Regimental History ~ Dyer’s Compendium of the War of the Rebellion:
Organized at Philadelphia October 1, 1861. Moved to Baltimore, Md., March 31, 1862, thence to Washington, D.C., April 21 and to Aquia Creek Landing, Va., and duty there until May 9. Attached to 1st Brigade, 2nd Division, Dept. of the Rappahannock, to June, 1862. 2nd Brigade, 2nd Division, 3rd Corps, Army of Virginia, to September, 1862. 2nd Brigade, 2nd Division, 1st Army Corps, Army Potomac, to March, 1864. 2nd Brigade, 2nd Division, 5th Army Corps, to May, 1864. 1st Brigade, 2nd Division, 5th Army Corps, to June, 1864. 1st Brigade, 3rd Division, 5th Army Corps, to September, 1864. 2nd Brigade, 3rd Division, 5th Army Corps, to November, 1864.

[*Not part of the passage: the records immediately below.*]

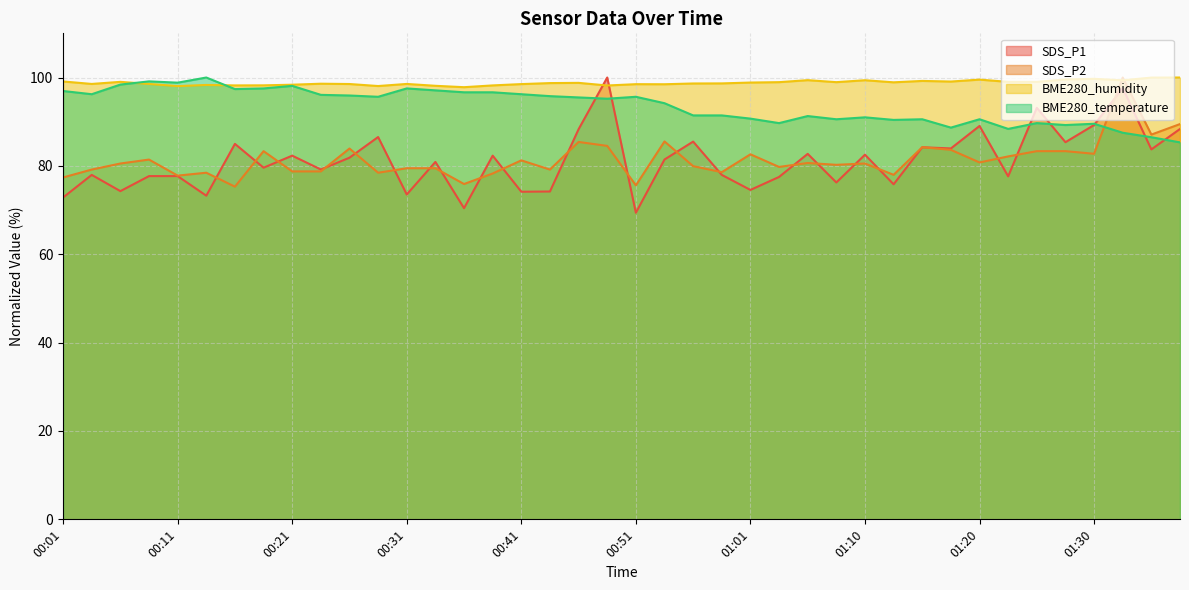

Rank the categories by BME280_temperature value from highest to lowest.

00:13, 00:08, 00:11, 00:06, 00:21, 00:18, 00:31, 00:16, 00:33, 00:01, 00:36, 00:38, 00:03, 00:41, 00:23, 00:26, 00:43, 00:28, 00:51, 00:46, 00:48, 00:53, 00:56, 00:58, 01:06, 01:10, 01:01, 01:08, 01:15, 01:20, 01:13, 01:03, 01:25, 01:30, 01:28, 01:18, 01:23, 01:32, 01:35, 01:37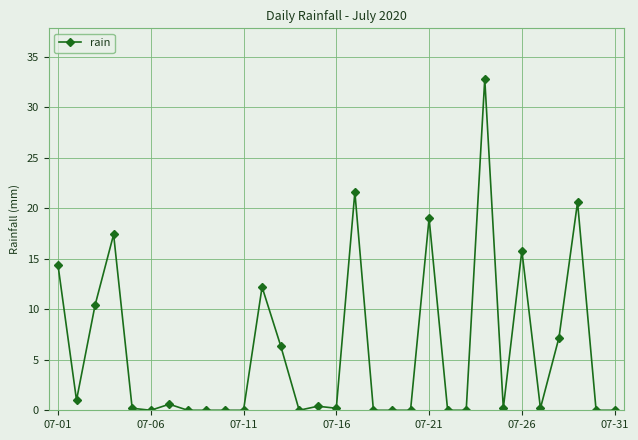

What is the average value?

5.8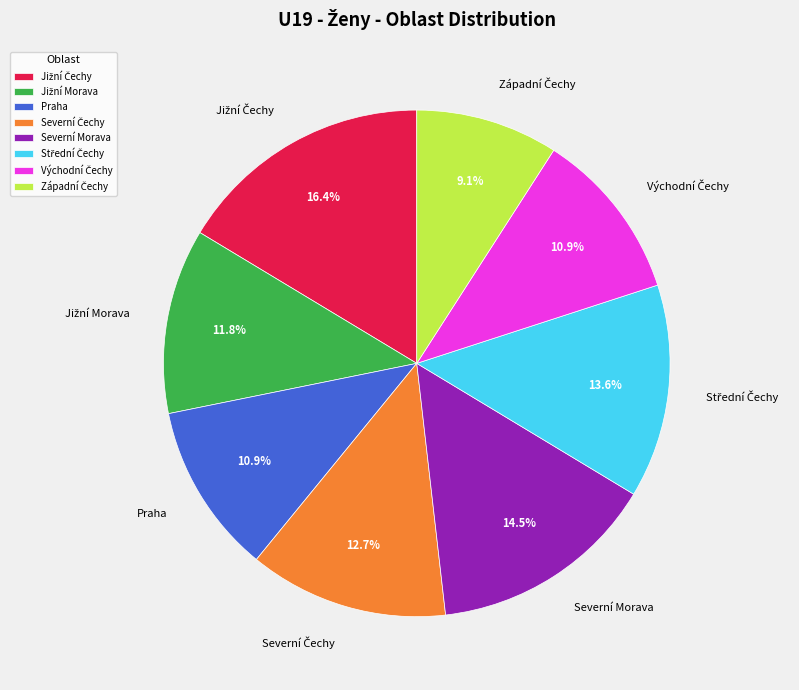

How many slices are in this pie chart?

8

SERVICE.–Duty near Fredericksburg, Va., until May 25. Expedition to Front Royal to intercept Jackson May 25-June 16. Duty at Manassas, Warrenton and Culpeper until August. Battle of Cedar Mountain August 9. Pope’s Campaign in Northern Virginia August 16-September 2. Fords of the Rappahannock August 21-23. Thoroughfare Gap August 28. Battle of Bull Run August 30. Chantilly September 1. Maryland Campaign September 6-24. Battles of South Mountain September 14. Antietam September 16-17. Duty near Sharpsburg, Md., until October 30. Movement to Falmouth, Va., October 30-November 19. Battle of Fredericksburg December 12-15. Burnside’s 2nd Campaign, “Mud March,” January 20-24, 1863. At Falmouth and Belle Plains until April 27. Chancellorsville Campaign April 27-May 6. Operations at Pollock’s Mill Creek April 29-May 2. Fitzhugh’s Crossing April 29-30. Chancellorsville May 2-5. Gettysburg (Pa.) Campaign June 11-July 24. Battle of Gettysburg July 1-3. Pursuit of Lee July 5-24. Duty on line of the Rappahannock until October. Bristoe Campaign October 9-22. Advance to line of the Rappahannock November 7-8. Mine Run Campaign November 26-December 2. Demonstration on the Rapidan February 6-7, 1864. Duty on Orange & Alexandria Railroad until May. Rapidan Campaign May 4-June 12. Battles of the Wilderness May 5-7; Laurel Hill May 8; Spottsylvania May 8-12; Spottsylvania C. H. May 12-21. Assault on the Salient May 12. North Anna River May 23-26. Jericho Ford May 25. On line of the Pamunkey May 26-28. Totopotomoy May 28-31. Cold Harbor June 1-12. Bethesda Church June 1-3. White Oak Swamp June 13. Before Petersburg June 16-18. Siege of Petersburg June 16 to November 26, 1864. Mine Explosion, Petersburg, July 30. Weldon Railroad August 18-21. Reconnaissance to Dinwiddie C. H. September 15. Consolidated with 11th Pennsylvania Infantry November 26, 1864. Regiment lost during service 5 Officers and 98 Enlisted men killed and mortally wounded and 1 Officer and 126 Enlisted men by disease. Total 230.